The evidence is in, and it’s irrefutable.  Is global free trade a good thing?  Take a look at this map of the locations of suppliers, factories, and sales offices that come together to bring us Nutella.

The accompanying post explains:

Even though Ferrero International, which makes the stuff, is headquartered in Italy, it has factories in Europe, Russia, North America and South America. And while certain inputs are supplied locally—like, say, the plastic for the bottles or milk—many others are shipped from all over the world. The hazelnuts are from Turkey; the palm oil is from Malaysia; the cocoa is from Nigeria; the sugar is from either Brazil or Europe; and the vanilla flavoring is from France.
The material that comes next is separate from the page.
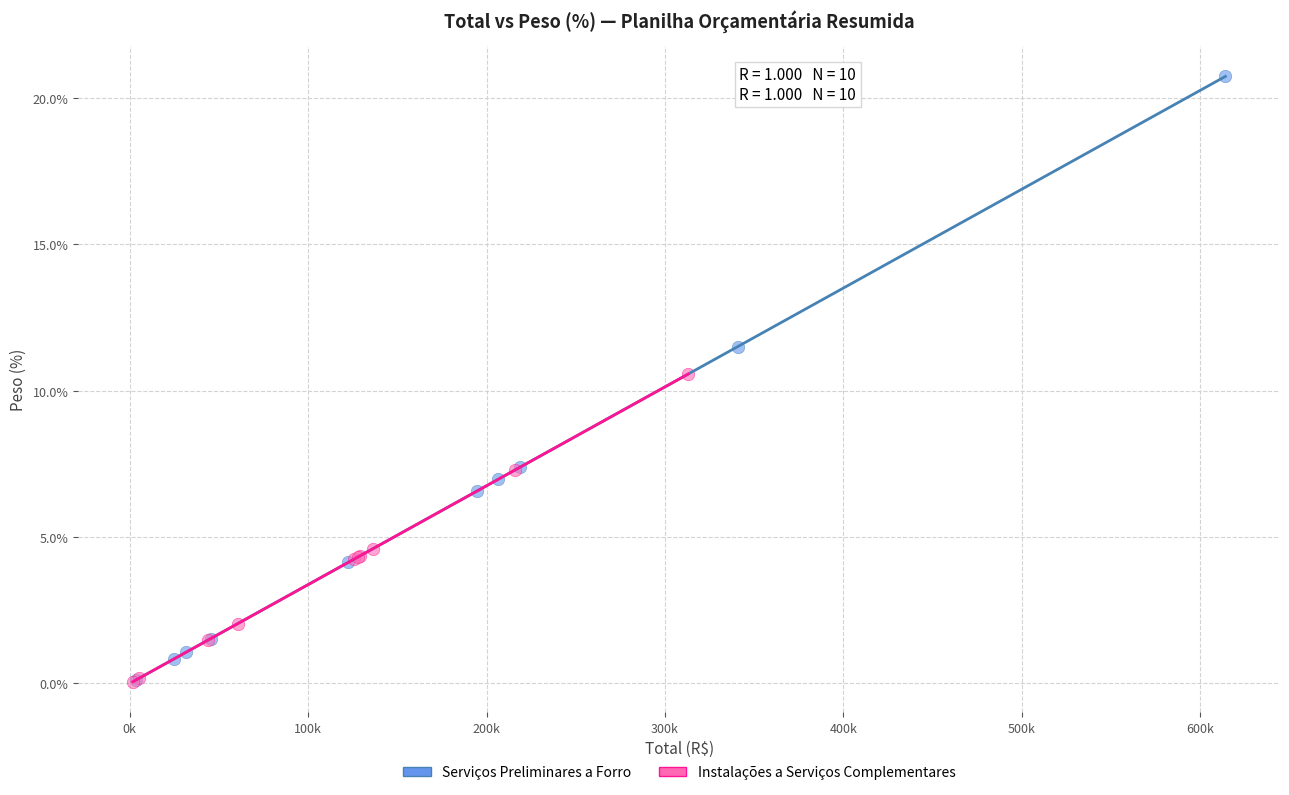

Which series contains the highest Y value?

Serviços Preliminares a Forro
So global trade = Nutella.  And, presumably, the freer that trade, the easier it will be for me to actually get the Nutella and the less it will cost me.  I’m sold.  Global free trade is a wonderful thing.  You can’t argue with the chocolatey hazelnut goodness.

Not to mention all the jobs that are created in all of those countries by sourcing cocoa and hazelnuts and vanilla, processing it, and distributing it worldwide.  It really is a remarkable, almost magical, thing.  And I can’t see any government making that work quite so well as Ferrero does.

One comment

  1. I, Nutella

    You can enjoy Nutella while reading Leonard Read’s classic essay on the same process at work in “I, Pencil” — or while watching this video discussing it.